I always had good results with textar and Zimmerman.
I use all Textar disks and pads and they are excellent.
I've been to 20 track events to this day I'm still running OEM calipers. Just carbotech pads. You don't need a big brake kit at all. The oem cracks because of improper cooldown. I learned that after a session to take my cooldown lap seriously and ever since then i stopped cracking AutoZone rotors
I ran stock rotors for a long time with carbotech xp10/8, front brake ducts, stainless lines, and Motul 660. The XP10/8 + ducts was sufficient for 20min session the tracks I drive.
I'm using carbotech xp8 on my 3800 pound sedan. They've survived 6 days at the track plus occasional driving around town for a year.
Hey, I track. MK7.5! The floating calipers flex which means you get more pressure on the outer half of the rotor.

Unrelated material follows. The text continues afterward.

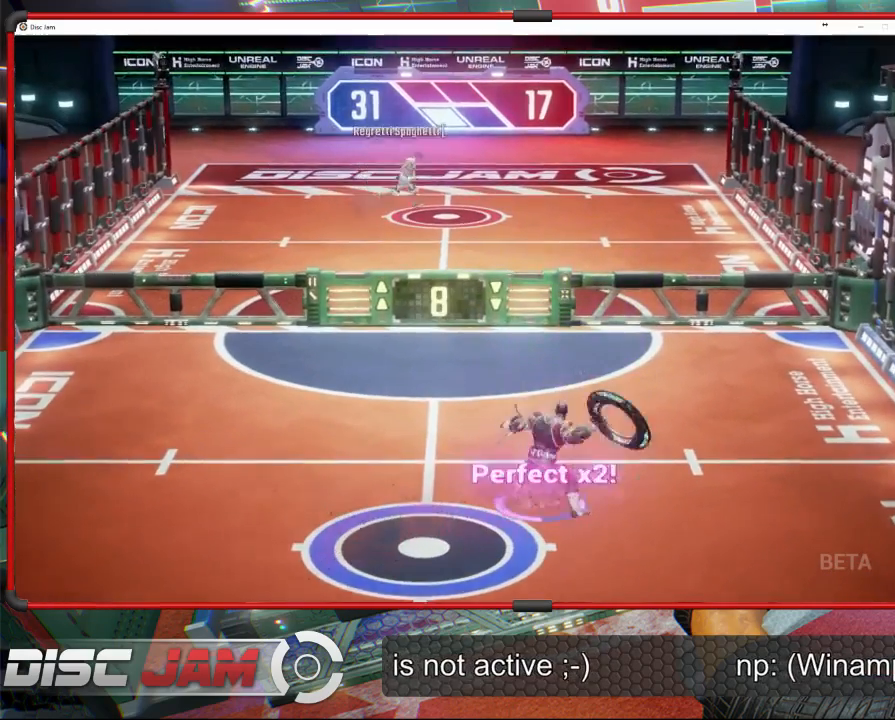
{"buttons": [], "left_stick": "down-left", "events": [[267, "A", "up"], [367, "left_stick", "left"], [433, "left_stick", "down-left"]]}
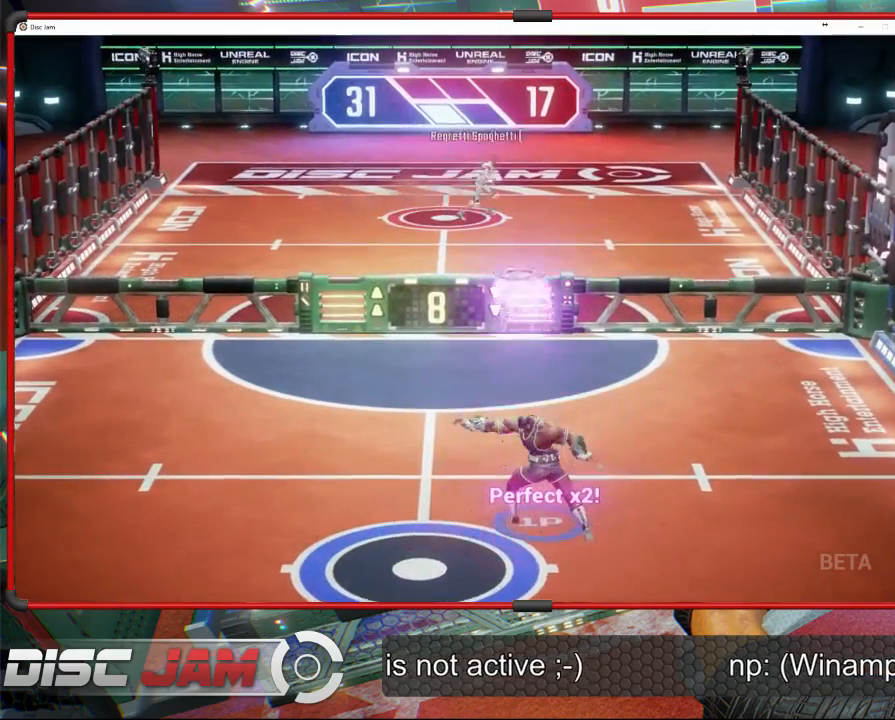
{"buttons": [], "left_stick": "down", "events": [[367, "left_stick", "down"]]}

It's annoying but it's not a problem in my experience.
Something like a Carbotech XP12 pad might do better with the heat but adding brake ducts from the RS3 is cheap and will help quite a bit.
Girodisc should have a 357mm disc available when you've gone through the OE rotors. They're slotted instead of drilled and are 2 piece (aluminum hat).
I am currently using Carbotech XP10's in front and the XP8's for the rears. I really like them and have not had an issue so far. Plus the company has great customer service. They are definitely NOT a street pad, and I need to swap them the night before a track meet and put street pads on the day after, but the effort is worth it.
Quality pads and rotors tend not to warp out in a couple hundred miles. If you bought Durlast junk from Autoroo then that's the reason. Stick with OE/OEM Quality like ATE rotors and Textar pads.